Ultrasonography is a promising non-invasive and accessible imaging modality that allows clinicians to examine the musculoskeletal properties and physiology of swallowing across different settings and various populations, particularly for the aging and frail population in the primary care, outreaching, and telehealthcare settings. Sequence analyses of swallowing movements in USIs showed that normal deglutition is characterized by intricate coordination of musculoskeletal control and highly concurrent and varying swallowing sequences to achieve swallowing safety and efficiency, which might be weakened or compromised by the possible effect of aged-related muscle changes and various conditions associated with dysphagia.
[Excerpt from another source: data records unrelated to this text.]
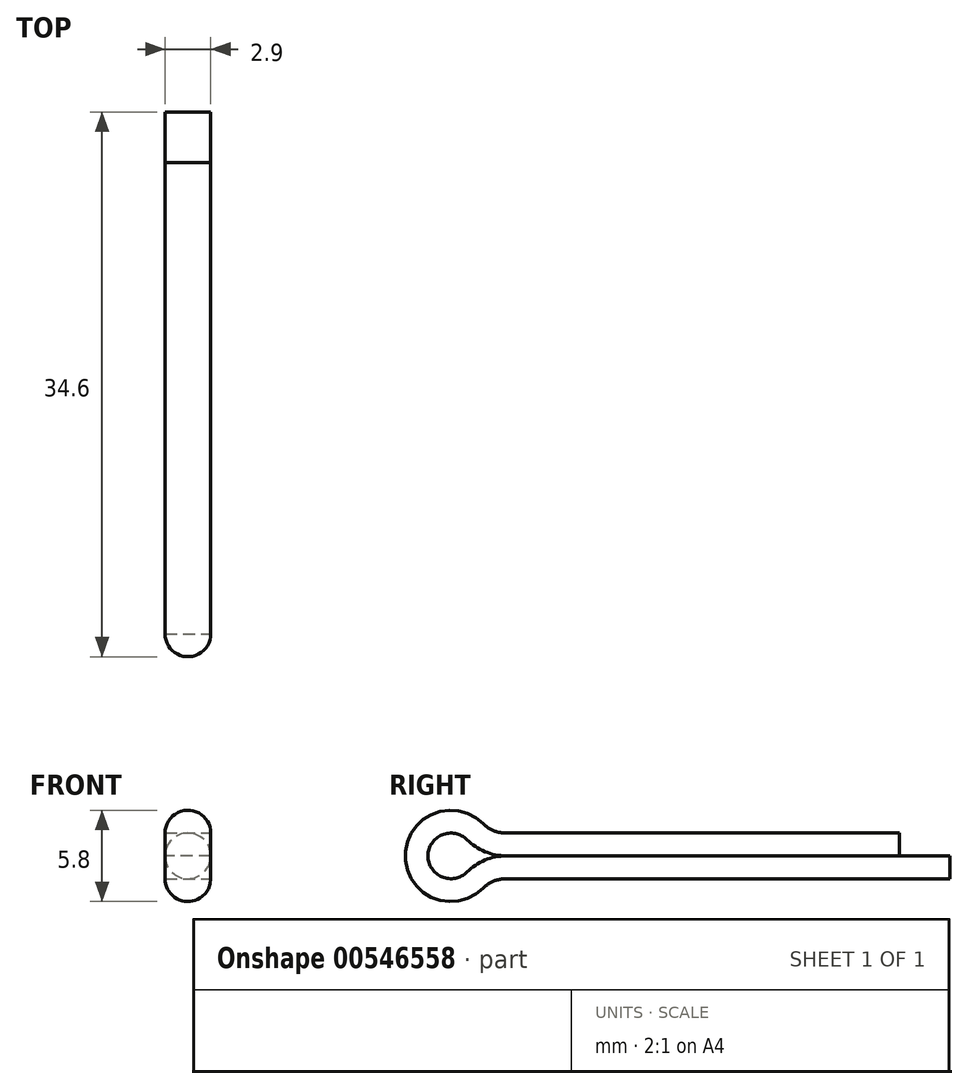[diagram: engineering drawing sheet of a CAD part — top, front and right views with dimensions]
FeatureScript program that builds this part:
annotation { "Feature Type Name" : "Feature", "Feature Type Description" : "" }
export const myFeature = defineFeature(function(context is Context, id is Id, definition is map)
    precondition{}
    {
        {
            var Q0;
            Q0=qCreatedBy(makeId("Right.planeOp"),FACE);
            var sketch = newSketch(context, id + "F0", { "sketchPlane" : qUnion([Q0])});
            skLineSegment(sketch, "E0", {"start": v(0, 1.45) * mm, "end": v(25, 1.45) * mm});
            skArc(sketch, "E1", {"start": v(0, 1.45) * mm, "mid": v(-0.78, 1.6) * mm, "end": v(-1.45, 2.05) * mm});
            skLineSegment(sketch, "E2", {"start": v(0, 0) * mm, "end": v(28.87, 0) * mm, "construction": true});
            skLineSegment(sketch, "E3.MirrorCS", {"start": v(0, -1.45) * mm, "end": v(28.2, -1.45) * mm});
            skArc(sketch, "E4.MirrorCS", {"start": v(0, -1.45) * mm, "mid": v(-0.78, -1.6) * mm, "end": v(-1.45, -2.05) * mm});
            skArc(sketch, "E5", {"start": v(-1.45, 2.05) * mm, "mid": v(-6.4, 0) * mm, "end": v(-1.45, -2.05) * mm});
            skSolve(sketch);
        }
        {
            var Q0;
            Q0=qCreatedBy(makeId("Front.planeOp"),FACE);
            var Q1;
            Q1=sQuery(id+"F0.wireOp",VERTEX,"E0.end");
            cPlane(context, id + "F1", {"entities" : qUnion([Q0, Q1]), "cplaneType" : CPlaneType.PLANE_POINT, "offset" : 25 * mm, "width" : 150 * mm, "height" : 150 * mm});
        }
        {
            var Q0;
            Q0=qCreatedBy(id+"F1.planeOp",FACE);
            var sketch = newSketch(context, id + "F2", { "sketchPlane" : qUnion([Q0])});
            skArc(sketch, "E6", {"start": v(1.45, 0) * mm, "mid": v(0, 1.45) * mm, "end": v(-1.45, 0) * mm});
            skLineSegment(sketch, "E7", {"start": v(1.7, 0) * mm, "end": v(-1.86, 0) * mm, "construction": true});
            skLineSegment(sketch, "E8", {"start": v(1.45, 0) * mm, "end": v(-1.45, 0) * mm});
            skSolve(sketch);
        }
        {
            var Q0;
            Q0=makeQuery(id+"F2.imprint","IMPRINT",FACE,{"disambiguationData":[TD([[makeQuery(id+"F2.imprint","IMPRINT",EDGE,{"derivedFrom":sQuery(id+"F2.wireOp",EDGE,"E6")}),1.0]])]});
            var Q1;
            Q1=sQuery(id+"F0.wireOp",EDGE,"E0");
            var Q2;
            Q2=sQuery(id+"F0.wireOp",EDGE,"E1");
            var Q3;
            Q3=sQuery(id+"F0.wireOp",EDGE,"E5");
            var Q4;
            Q4=sQuery(id+"F0.wireOp",EDGE,"E4.MirrorCS");
            var Q5;
            Q5=sQuery(id+"F0.wireOp",EDGE,"E3.MirrorCS");
            sweep(context, id + "F3", {"profiles" : qUnion([Q0]), "path" : qUnion([Q1, Q2, Q3, Q4, Q5])});
        }
    });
Four obligatory swallowing sequences exclusive to healthy young adults were identified by the MLCS algorithm, and three of them involve geniohyoid muscle contraction, further highlighting the importance of the suprahyoid muscles to the physiology of normal deglutition. These provided preliminary empirical support for using an inventory of sequence analyses to extract quantitative, explainable, and clinically significant temporal features from USIs. As such, the study has also shown the plausibility of the systemic conceptualization of swallowing as instantiated sequences with concurrent subprocesses from a biological system. Despite the promising results, it should be noted that these newly proposed conceptualizations and measurement techniques shall further be applied on a larger and diverse population and validated against the current diagnostic gold standard, e.g., VFSS and FEES. Arguably, the conceptual and methodological proposals here are potentially applicable to other modalities that are capable of revealing swallowing event sequences, i.e., modality-independent. Furthermore, the proposed sequence analytical methods, which could be further automated with machine learning, may also serve as outcome measures for rehabilitation, provided that further studies verify the present findings.